-- begin --

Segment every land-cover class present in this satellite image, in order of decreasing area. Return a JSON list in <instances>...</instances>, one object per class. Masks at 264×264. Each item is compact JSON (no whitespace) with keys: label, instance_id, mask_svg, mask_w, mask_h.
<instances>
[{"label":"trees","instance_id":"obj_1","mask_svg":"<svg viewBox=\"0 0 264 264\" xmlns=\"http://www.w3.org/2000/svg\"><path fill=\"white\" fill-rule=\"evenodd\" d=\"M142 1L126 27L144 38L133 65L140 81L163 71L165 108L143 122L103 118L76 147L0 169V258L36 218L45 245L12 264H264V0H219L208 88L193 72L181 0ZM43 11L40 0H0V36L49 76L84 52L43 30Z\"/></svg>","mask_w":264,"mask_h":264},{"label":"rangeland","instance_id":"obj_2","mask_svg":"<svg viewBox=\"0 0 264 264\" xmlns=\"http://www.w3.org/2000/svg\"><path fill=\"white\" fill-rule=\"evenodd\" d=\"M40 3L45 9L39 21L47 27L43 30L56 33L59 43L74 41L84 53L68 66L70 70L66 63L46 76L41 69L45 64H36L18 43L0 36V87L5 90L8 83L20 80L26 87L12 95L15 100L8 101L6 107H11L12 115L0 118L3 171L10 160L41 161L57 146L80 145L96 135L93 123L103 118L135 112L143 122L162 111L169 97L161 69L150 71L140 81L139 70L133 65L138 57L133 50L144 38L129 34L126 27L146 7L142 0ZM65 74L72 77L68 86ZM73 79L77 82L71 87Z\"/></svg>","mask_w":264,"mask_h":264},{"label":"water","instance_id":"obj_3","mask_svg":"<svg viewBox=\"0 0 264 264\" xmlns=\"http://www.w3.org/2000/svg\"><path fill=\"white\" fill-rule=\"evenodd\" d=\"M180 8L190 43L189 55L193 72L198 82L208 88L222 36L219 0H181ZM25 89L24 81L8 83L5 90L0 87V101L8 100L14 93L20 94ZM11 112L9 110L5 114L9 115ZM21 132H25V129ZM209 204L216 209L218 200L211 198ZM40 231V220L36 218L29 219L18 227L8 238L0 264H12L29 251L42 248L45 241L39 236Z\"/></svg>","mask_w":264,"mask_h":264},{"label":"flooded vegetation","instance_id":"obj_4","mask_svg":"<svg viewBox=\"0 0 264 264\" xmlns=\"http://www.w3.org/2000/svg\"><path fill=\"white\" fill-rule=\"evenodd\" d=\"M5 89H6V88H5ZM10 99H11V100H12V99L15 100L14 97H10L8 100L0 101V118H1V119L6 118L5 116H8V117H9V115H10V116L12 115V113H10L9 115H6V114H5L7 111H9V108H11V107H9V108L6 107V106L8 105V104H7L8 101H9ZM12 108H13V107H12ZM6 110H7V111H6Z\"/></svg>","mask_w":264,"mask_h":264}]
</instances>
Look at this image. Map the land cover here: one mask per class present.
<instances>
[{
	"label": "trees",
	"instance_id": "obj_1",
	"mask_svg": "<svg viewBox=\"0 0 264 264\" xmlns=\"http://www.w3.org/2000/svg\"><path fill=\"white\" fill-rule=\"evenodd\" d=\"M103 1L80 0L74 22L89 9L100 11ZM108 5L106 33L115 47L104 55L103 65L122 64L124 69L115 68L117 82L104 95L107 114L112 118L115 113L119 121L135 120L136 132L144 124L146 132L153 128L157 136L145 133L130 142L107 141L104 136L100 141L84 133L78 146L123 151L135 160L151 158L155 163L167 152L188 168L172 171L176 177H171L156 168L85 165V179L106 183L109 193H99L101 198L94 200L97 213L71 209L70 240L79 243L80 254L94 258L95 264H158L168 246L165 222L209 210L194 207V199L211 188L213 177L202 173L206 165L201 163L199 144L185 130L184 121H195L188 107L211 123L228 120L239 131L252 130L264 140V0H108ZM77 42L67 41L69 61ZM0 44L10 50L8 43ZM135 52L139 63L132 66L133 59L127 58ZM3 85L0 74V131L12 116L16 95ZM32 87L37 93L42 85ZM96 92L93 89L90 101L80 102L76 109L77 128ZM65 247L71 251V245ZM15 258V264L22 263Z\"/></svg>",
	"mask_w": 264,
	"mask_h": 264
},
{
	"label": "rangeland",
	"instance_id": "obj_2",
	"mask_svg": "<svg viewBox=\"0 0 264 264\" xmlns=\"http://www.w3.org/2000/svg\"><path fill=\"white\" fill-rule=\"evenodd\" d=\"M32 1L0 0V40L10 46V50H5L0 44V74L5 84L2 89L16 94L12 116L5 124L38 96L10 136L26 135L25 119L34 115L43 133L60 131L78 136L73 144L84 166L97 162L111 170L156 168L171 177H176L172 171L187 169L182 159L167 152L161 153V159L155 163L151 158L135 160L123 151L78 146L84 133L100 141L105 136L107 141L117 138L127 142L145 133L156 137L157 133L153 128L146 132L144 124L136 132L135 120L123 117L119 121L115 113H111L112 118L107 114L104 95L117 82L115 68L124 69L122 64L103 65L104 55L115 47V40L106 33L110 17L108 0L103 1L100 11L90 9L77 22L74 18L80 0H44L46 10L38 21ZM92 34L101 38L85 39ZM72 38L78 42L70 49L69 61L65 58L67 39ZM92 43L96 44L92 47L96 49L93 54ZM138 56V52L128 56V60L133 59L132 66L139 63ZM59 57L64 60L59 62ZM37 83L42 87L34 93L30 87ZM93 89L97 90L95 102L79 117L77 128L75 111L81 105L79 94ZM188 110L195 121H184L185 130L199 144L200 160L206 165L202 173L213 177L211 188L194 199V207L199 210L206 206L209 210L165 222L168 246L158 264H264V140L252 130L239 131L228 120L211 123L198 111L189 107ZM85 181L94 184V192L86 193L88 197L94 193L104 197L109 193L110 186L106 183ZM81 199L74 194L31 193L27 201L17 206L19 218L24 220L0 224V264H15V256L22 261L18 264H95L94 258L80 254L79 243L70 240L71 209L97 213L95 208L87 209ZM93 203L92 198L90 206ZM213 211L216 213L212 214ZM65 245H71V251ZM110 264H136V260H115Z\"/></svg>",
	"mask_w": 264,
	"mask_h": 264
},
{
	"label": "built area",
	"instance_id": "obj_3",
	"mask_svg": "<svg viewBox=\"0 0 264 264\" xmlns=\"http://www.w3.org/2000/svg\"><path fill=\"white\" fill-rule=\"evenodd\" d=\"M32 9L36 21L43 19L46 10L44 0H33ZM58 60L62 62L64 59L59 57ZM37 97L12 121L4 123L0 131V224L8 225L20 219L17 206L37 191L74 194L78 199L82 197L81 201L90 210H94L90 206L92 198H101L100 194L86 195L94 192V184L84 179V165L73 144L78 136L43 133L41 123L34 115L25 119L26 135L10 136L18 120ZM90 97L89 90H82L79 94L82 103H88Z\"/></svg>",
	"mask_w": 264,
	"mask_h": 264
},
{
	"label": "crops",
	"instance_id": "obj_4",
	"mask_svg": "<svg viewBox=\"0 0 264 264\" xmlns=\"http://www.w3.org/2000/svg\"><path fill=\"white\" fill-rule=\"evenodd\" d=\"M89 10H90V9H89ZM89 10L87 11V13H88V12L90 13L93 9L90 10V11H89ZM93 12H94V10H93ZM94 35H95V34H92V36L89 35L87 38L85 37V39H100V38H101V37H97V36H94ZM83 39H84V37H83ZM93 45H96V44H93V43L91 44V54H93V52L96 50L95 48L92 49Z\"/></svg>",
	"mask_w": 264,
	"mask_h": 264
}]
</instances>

-- end --

TASK: All the entries above need to be reproduced exactly.

SOLVED EXERCISE:
Segment every land-cover class present in this satellite image, in order of decreasing area. Return a JSON list in <instances>...</instances>, one object per class. Masks at 264×264. Each item is compact JSON (no whitespace) with keys: label, instance_id, mask_svg, mask_w, mask_h.
<instances>
[{"label":"trees","instance_id":"obj_1","mask_svg":"<svg viewBox=\"0 0 264 264\" xmlns=\"http://www.w3.org/2000/svg\"><path fill=\"white\" fill-rule=\"evenodd\" d=\"M142 1L126 27L144 38L133 65L140 81L163 71L165 108L143 122L103 118L76 147L0 169V258L36 218L45 245L12 264H264V0H219L208 88L193 72L181 0ZM43 11L40 0H0V36L49 76L84 52L43 30Z\"/></svg>","mask_w":264,"mask_h":264},{"label":"rangeland","instance_id":"obj_2","mask_svg":"<svg viewBox=\"0 0 264 264\" xmlns=\"http://www.w3.org/2000/svg\"><path fill=\"white\" fill-rule=\"evenodd\" d=\"M40 3L45 9L39 21L47 27L43 30L56 33L59 43L74 41L84 53L68 66L70 70L66 63L46 76L41 69L45 64H36L18 43L0 36V87L5 90L8 83L20 80L26 87L12 95L15 100L8 101L6 107H11L12 115L0 118L3 171L10 160L41 161L57 146L80 145L96 135L93 123L103 118L135 112L143 122L162 111L169 97L161 69L150 71L140 81L139 70L133 65L138 57L133 50L144 38L129 34L126 27L146 7L142 0ZM65 74L72 77L68 86ZM73 79L77 82L71 87Z\"/></svg>","mask_w":264,"mask_h":264},{"label":"water","instance_id":"obj_3","mask_svg":"<svg viewBox=\"0 0 264 264\" xmlns=\"http://www.w3.org/2000/svg\"><path fill=\"white\" fill-rule=\"evenodd\" d=\"M180 8L190 43L189 55L193 72L198 82L208 88L222 36L219 0H181ZM25 89L24 81L8 83L5 90L0 87V101L8 100L14 93L20 94ZM11 112L9 110L5 114L9 115ZM21 132H25V129ZM209 204L216 209L218 200L211 198ZM40 231V220L36 218L29 219L18 227L8 238L0 264H12L29 251L42 248L45 241L39 236Z\"/></svg>","mask_w":264,"mask_h":264},{"label":"flooded vegetation","instance_id":"obj_4","mask_svg":"<svg viewBox=\"0 0 264 264\" xmlns=\"http://www.w3.org/2000/svg\"><path fill=\"white\" fill-rule=\"evenodd\" d=\"M5 89H6V88H5ZM10 99H11V100H12V99L15 100L14 97H10L8 100L0 101V118H1V119L6 118L5 116H8V117H9V115H10V116L12 115V113H10L9 115H6V114H5L7 111H9V108H11V107H9V108L6 107V106L8 105V104H7L8 101H9ZM12 108H13V107H12ZM6 110H7V111H6Z\"/></svg>","mask_w":264,"mask_h":264}]
</instances>
Look at this image. Map the land cover here: one mask per class present.
<instances>
[{
	"label": "trees",
	"instance_id": "obj_1",
	"mask_svg": "<svg viewBox=\"0 0 264 264\" xmlns=\"http://www.w3.org/2000/svg\"><path fill=\"white\" fill-rule=\"evenodd\" d=\"M103 1L80 0L74 22L89 9L100 11ZM108 5L106 33L115 47L104 55L103 65L122 64L124 69L115 68L117 82L104 95L107 114L112 118L115 113L119 121L135 120L136 132L144 124L146 132L153 128L157 136L145 133L130 142L107 141L104 136L100 141L84 133L78 146L123 151L135 160L151 158L155 163L167 152L188 168L172 171L176 177H171L156 168L85 165V179L106 183L109 193H99L101 198L94 200L97 213L71 209L70 240L79 243L80 254L94 258L95 264H158L168 246L165 222L209 210L194 207V199L211 188L213 177L202 173L206 165L201 163L199 144L185 130L184 121H195L188 107L211 123L228 120L239 131L252 130L264 140V0H108ZM77 42L67 41L69 61ZM0 44L10 50L8 43ZM135 52L139 63L132 66L133 59L127 58ZM3 85L0 74V131L12 116L16 95ZM32 87L37 93L42 85ZM96 92L93 89L90 101L80 102L76 109L77 128ZM65 247L71 251V245ZM15 258V264L22 263Z\"/></svg>",
	"mask_w": 264,
	"mask_h": 264
},
{
	"label": "rangeland",
	"instance_id": "obj_2",
	"mask_svg": "<svg viewBox=\"0 0 264 264\" xmlns=\"http://www.w3.org/2000/svg\"><path fill=\"white\" fill-rule=\"evenodd\" d=\"M32 1L0 0V40L10 46V50H5L0 44V74L5 84L2 89L16 94L12 116L5 124L38 96L10 136L26 135L25 119L34 115L43 133L60 131L78 136L73 144L84 166L97 162L111 170L156 168L171 177H176L172 171L187 169L182 159L167 152L161 153V159L155 163L151 158L135 160L123 151L78 146L84 133L100 141L105 136L107 141L117 138L127 142L145 133L156 137L157 133L153 128L146 132L144 124L136 132L135 120L123 117L119 121L115 113H111L112 118L107 114L104 95L117 82L115 68L124 69L122 64L103 65L104 55L115 47V40L106 33L110 17L108 0L103 1L100 11L90 9L77 22L74 18L80 0H44L46 10L38 21ZM92 34L101 38L85 39ZM72 38L78 42L70 49L69 61L65 58L67 39ZM92 43L96 44L92 47L96 49L93 54ZM138 56V52L128 56V60L133 59L132 66L139 63ZM59 57L64 60L59 62ZM37 83L42 87L34 93L30 87ZM93 89L97 90L95 102L79 117L77 128L75 111L81 105L79 94ZM188 110L195 121H184L185 130L199 144L200 160L206 165L202 173L213 177L211 188L194 199V207L199 210L206 206L209 210L165 222L168 246L158 264H264V140L252 130L239 131L228 120L211 123L198 111L189 107ZM85 181L94 184V192L86 193L88 197L94 193L104 197L109 193L110 186L106 183ZM81 199L74 194L31 193L27 201L17 206L19 218L24 220L0 224V264H15V256L22 261L18 264H95L94 258L80 254L79 243L70 240L71 209L97 213L95 208L87 209ZM93 203L92 198L90 206ZM213 211L216 213L212 214ZM65 245H71V251ZM110 264H136V260H115Z\"/></svg>",
	"mask_w": 264,
	"mask_h": 264
},
{
	"label": "built area",
	"instance_id": "obj_3",
	"mask_svg": "<svg viewBox=\"0 0 264 264\" xmlns=\"http://www.w3.org/2000/svg\"><path fill=\"white\" fill-rule=\"evenodd\" d=\"M32 9L36 21L43 19L46 10L44 0H33ZM58 60L62 62L64 59L59 57ZM37 97L12 121L4 123L0 131V224L8 225L20 219L17 206L37 191L74 194L78 199L82 197L81 201L90 210H94L90 206L92 198H101L100 194L86 195L94 192V184L84 179V165L73 144L78 136L43 133L41 123L34 115L25 119L26 135L10 136L18 120ZM90 97L89 90H82L79 94L82 103H88Z\"/></svg>",
	"mask_w": 264,
	"mask_h": 264
},
{
	"label": "crops",
	"instance_id": "obj_4",
	"mask_svg": "<svg viewBox=\"0 0 264 264\" xmlns=\"http://www.w3.org/2000/svg\"><path fill=\"white\" fill-rule=\"evenodd\" d=\"M89 10H90V9H89ZM89 10L87 11V13H88V12L90 13L93 9L90 10V11H89ZM93 12H94V10H93ZM94 35H95V34H92V36L89 35L87 38L85 37V39H100V38H101V37H97V36H94ZM83 39H84V37H83ZM93 45H96V44H93V43L91 44V54H93V52L96 50L95 48L92 49Z\"/></svg>",
	"mask_w": 264,
	"mask_h": 264
}]
</instances>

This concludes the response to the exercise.